**EXERCISE OBJECTIVE:**
In the taxi dashboard page below, write out the passage between "RStudio Desktop can" and "in the console.", inclusive, swapping "console" for "terminal".

**EXTRACT PROVIDED:**
################
Big Yellow Taxi

The dashboard can be accessed from here.

INTRO

This dashboard is designed to display taxi ridership data in a simple and intuitive manner. Users can search for ridership data by filtering the data based on the various options given in the dashboard such as filtering by taxi company and/or community area, viewing the data in kilometres or miles, in 12 hour or 24 hour format, and the rides going to/from a location. Users can observe the changes happening in the map, table and bar graph according to the filters applied. Users can view the different bar graphs from the drop down menu in the interface. Users can observe data on hourly, daily, weekly and monthly taxi rides along with the binned mileage and binned trip time graphs as well as the percentage of rides going to/from a community area. Users can observe these multiple graphs, analyze patterns that they can find in the data and draw their own inferences based on the data displayed by the interface.

The project was developed in R using RStudio as the development enviroment and ShinyApps to deploy the dashboard. The dashboard was designed with the intent of running on a touch-screen wall with a resolution of 11,520 x 3,240.

INSTALLATION and PREREQUISITES

Installation of latest version of R and RStudio is necessary to run the application. R can be installed from here

RStudio Desktop can be installed from here

For this project we’ll be using a couple of libraries that can be installed using ‘install.packages()’ command. So after installation of R and RStudio, open the RStudio application and run the following commands in the console.
################
Source data:
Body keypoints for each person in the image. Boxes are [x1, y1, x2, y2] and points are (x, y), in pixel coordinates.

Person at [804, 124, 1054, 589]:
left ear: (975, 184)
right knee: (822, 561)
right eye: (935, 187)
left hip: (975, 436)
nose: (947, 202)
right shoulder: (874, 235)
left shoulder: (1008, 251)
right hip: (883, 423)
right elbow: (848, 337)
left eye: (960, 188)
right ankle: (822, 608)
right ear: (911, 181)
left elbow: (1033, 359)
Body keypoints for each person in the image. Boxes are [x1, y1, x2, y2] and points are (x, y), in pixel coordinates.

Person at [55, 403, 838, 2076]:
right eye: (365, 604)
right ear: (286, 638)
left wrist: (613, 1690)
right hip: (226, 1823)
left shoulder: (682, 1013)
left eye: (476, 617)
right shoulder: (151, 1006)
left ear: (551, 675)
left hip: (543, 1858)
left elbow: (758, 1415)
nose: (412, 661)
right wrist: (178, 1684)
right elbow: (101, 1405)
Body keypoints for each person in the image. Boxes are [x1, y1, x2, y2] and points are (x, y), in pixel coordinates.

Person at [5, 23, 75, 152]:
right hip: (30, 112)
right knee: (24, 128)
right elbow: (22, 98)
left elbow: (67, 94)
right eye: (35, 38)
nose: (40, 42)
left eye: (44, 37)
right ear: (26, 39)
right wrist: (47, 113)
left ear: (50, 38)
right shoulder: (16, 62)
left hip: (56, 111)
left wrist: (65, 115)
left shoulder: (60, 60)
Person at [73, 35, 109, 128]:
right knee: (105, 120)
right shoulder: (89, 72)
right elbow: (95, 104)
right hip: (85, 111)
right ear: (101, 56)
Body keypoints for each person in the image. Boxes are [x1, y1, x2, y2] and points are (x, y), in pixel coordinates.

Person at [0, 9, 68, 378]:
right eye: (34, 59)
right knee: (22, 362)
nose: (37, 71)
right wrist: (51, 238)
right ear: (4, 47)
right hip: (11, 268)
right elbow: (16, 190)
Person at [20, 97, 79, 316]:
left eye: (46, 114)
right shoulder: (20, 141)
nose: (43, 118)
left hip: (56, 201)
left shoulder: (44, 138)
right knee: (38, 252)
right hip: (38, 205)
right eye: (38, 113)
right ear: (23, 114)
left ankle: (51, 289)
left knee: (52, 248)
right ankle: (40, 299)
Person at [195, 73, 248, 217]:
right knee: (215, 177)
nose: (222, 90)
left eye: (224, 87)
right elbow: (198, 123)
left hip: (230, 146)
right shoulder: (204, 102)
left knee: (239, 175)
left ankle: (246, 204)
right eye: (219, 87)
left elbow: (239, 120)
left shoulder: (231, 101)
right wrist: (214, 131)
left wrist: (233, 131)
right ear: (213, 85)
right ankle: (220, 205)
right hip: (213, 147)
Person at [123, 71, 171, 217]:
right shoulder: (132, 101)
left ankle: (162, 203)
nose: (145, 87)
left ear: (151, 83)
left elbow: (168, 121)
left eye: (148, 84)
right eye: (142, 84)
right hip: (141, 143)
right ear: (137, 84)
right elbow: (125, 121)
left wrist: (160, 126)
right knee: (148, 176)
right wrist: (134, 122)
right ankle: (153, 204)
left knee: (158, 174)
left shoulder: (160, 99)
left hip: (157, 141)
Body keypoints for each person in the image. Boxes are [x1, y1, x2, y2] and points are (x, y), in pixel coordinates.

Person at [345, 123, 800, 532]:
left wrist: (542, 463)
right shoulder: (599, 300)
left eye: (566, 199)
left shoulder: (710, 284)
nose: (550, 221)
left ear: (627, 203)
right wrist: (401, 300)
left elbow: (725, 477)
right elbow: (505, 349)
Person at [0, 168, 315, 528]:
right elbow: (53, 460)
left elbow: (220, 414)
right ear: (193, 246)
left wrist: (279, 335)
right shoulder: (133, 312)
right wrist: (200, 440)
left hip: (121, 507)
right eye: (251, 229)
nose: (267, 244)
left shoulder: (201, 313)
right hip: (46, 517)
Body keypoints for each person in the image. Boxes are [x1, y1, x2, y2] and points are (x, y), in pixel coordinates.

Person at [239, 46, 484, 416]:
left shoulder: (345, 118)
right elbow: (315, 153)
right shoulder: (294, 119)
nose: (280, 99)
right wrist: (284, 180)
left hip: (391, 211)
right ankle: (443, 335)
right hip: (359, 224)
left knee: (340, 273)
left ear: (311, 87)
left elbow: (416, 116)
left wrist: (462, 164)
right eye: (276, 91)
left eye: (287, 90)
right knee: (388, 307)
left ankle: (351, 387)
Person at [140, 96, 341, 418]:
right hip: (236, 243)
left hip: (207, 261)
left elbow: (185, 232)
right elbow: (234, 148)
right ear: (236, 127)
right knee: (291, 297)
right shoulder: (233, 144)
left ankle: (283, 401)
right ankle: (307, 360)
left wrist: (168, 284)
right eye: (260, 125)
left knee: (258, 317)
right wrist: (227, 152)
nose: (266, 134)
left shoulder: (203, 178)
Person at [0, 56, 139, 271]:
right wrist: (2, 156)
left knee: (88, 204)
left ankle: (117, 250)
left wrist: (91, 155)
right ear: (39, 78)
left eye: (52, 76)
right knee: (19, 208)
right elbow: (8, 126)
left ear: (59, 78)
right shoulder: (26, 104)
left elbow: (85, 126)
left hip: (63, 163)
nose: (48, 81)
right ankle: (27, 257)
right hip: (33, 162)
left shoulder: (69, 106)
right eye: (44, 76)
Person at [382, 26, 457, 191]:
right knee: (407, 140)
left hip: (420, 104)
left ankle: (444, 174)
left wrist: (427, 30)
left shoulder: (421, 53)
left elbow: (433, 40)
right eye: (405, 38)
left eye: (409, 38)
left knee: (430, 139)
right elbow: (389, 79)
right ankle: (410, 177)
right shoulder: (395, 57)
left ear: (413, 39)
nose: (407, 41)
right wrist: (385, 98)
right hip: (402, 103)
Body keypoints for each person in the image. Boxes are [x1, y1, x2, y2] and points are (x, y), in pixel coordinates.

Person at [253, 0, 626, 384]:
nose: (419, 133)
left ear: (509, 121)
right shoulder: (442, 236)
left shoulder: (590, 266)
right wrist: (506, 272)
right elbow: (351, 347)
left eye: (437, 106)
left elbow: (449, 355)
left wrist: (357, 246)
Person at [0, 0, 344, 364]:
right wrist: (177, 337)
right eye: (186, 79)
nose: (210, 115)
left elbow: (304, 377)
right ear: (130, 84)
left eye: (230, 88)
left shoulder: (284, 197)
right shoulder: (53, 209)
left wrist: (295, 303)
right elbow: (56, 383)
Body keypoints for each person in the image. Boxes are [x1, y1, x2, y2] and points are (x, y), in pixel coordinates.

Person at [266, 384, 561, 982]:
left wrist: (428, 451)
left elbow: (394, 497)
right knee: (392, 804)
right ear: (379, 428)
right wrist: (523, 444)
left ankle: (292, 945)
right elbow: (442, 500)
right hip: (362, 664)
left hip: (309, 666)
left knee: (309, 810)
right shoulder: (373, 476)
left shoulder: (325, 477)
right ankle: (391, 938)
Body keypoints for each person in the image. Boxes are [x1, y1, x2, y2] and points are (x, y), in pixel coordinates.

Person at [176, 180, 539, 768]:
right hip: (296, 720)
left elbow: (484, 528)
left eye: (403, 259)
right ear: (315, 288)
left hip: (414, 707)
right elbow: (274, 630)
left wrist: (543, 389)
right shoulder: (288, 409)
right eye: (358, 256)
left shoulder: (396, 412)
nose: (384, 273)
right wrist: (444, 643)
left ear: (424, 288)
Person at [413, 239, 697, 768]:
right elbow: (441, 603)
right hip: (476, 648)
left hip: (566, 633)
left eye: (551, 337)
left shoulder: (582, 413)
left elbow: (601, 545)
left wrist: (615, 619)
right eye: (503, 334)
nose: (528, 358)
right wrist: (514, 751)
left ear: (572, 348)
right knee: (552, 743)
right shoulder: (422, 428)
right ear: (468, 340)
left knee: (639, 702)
################
**EXPECTED ANSWER:**
RStudio Desktop can be installed from here

For this project we’ll be using a couple of libraries that can be installed using ‘install.packages()’ command. So after installation of R and RStudio, open the RStudio application and run the following commands in the terminal.